*** Opening SOURCE PASSAGE ***

St Sawyl, Llansawel, Carmarthenshire

ST SAWYL,

LLANSAWEL,

CARMARTHENSHIRE (DINEFWR)

Dyfed PRN 1870

RB No. 3126

NGR SN 6203 3624

Listed Building No.10949

Grade II listed (1998)

First Listed in1966. Last Amended in 1995.

Reasons for Listing: Historic Parish Church retaining tower and medieval lancets of especial note.

SUMMARY

Medieval church; 70% medieval core fabric.

A 3-cell church, medium sized. Consists of chancel, 2 bays; nave, 3 bays; west tower, 3 storeys; medieval. Vestry (north of chancel), 1 bay, 1887. Plastered internally. Slate gable roofs; vestry with slate lean-to roof; west tower roof not seen. Chancel arch with 2 squints and blocked ?rood-loft door(s), windows, tower openings, vault and door, tomb recess/Easter sepulchre, stoup (not in situ), blocked priest’s door, medieval. Other windows from 1887, neo-Gothic, with Old Red Sandstone dressings.

Roofs and floors: 1887. Finishes: 1887 – 20th century.

Condition – good.

Archaeological potential – good. No external cutting or drain; footings exposed in 20% of church?; suspended floors over heating flues in 50% of church; below-ground heating chamber in 5% of church.

Structural value (pre 19th century) – very good. 70% medieval core fabric; medieval chancel arch with squints and blocked ?rood-loft door(s), windows, tower openings, vault and door, tomb recess/Easter sepulchre, stoup (not in situ), blocked door.

Group value – high. Medieval landmark church with tower, in valley floor location; central within village; circular churchyard with early C19 listed schoolroom; cross-incised stone in church.

Phasing:

Phase 1 – Nave (and chancel?), C14.

Phase 2 – West tower, c.1500.

Phase 3 – Restored 1887, high impact; vestry built.

*** Closing SOURCE PASSAGE ***

*ACTIVITY A*: Pull out every line of the entries below that contains the string "brake", copying each in full.
The St Sawyl listing and the entries are separate, unrelated material.

*** Opening LISTED ENTRIES ***

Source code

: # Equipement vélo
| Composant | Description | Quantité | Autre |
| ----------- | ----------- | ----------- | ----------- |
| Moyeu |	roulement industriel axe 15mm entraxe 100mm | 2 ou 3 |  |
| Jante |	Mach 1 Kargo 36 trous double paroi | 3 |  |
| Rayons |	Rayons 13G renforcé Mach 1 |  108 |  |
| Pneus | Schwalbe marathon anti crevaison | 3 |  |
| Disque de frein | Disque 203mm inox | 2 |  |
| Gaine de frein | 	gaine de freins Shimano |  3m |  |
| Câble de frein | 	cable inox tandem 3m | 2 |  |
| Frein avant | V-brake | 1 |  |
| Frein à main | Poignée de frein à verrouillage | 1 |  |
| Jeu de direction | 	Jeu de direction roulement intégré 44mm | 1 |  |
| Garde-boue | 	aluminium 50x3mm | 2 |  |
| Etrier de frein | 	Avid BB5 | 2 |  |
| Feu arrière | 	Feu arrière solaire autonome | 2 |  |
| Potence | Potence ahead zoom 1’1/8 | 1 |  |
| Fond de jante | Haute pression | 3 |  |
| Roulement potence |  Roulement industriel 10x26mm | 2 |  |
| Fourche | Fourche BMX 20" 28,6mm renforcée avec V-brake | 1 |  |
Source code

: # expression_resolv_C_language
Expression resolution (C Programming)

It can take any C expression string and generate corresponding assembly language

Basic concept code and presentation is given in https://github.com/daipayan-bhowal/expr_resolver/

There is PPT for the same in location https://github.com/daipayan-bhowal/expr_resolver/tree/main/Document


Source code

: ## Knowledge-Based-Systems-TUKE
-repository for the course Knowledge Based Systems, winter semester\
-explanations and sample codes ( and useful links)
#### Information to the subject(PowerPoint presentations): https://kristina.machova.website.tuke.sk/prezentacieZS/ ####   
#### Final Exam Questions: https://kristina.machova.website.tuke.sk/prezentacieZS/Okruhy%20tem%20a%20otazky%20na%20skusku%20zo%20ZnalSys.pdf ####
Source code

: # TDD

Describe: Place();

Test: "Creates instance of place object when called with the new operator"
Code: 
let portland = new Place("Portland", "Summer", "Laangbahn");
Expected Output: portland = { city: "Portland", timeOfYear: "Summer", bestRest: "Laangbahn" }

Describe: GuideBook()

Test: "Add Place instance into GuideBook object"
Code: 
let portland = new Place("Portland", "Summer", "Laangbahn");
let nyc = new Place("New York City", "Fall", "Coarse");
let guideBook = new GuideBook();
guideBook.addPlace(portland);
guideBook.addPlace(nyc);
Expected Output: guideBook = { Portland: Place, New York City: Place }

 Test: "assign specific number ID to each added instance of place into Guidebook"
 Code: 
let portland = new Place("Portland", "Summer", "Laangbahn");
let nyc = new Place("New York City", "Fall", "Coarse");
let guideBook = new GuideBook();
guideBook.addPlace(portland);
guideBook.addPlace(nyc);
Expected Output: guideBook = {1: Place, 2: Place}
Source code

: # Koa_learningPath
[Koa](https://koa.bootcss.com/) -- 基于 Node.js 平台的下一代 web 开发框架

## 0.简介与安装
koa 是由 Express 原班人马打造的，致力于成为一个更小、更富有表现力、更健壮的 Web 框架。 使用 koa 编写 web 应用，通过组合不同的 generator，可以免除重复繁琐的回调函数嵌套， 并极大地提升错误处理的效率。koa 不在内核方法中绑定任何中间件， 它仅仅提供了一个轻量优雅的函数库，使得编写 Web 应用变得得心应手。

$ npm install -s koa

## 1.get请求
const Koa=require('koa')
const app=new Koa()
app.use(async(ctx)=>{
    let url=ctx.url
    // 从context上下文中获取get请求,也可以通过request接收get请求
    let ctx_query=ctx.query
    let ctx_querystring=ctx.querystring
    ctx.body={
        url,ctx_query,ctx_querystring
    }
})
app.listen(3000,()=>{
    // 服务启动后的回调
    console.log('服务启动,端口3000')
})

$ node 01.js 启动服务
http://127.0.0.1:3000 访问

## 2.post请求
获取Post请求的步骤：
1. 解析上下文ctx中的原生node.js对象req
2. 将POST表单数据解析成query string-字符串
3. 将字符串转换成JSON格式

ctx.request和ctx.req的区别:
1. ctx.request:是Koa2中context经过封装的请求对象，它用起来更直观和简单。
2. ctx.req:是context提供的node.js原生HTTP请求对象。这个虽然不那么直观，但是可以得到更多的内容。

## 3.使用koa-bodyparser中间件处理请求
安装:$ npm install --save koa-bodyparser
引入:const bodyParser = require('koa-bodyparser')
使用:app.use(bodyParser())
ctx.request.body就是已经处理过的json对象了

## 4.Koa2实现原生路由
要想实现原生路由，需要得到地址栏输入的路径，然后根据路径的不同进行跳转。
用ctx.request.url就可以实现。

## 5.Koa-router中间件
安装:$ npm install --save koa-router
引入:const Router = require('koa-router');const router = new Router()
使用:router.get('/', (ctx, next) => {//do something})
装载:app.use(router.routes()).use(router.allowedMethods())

*** Closing LISTED ENTRIES ***

*ACTIVITY B*: Using the St Sawyl listing, mark each statement yes or no and quote the words that decide it: (i) the vestry dates from 1887; (ii) the west tower has two storeys; (iii) the church's condition is rated poor.

*WRITTEN RESPONSE A*:
| Frein avant | V-brake | 1 |  |
| Fourche | Fourche BMX 20" 28,6mm renforcée avec V-brake | 1 |  |

*WRITTEN RESPONSE B*:
(i) Yes: "Vestry (north of chancel), 1 bay, 1887."
(ii) No: "west tower, 3 storeys"
(iii) No: "Condition – good."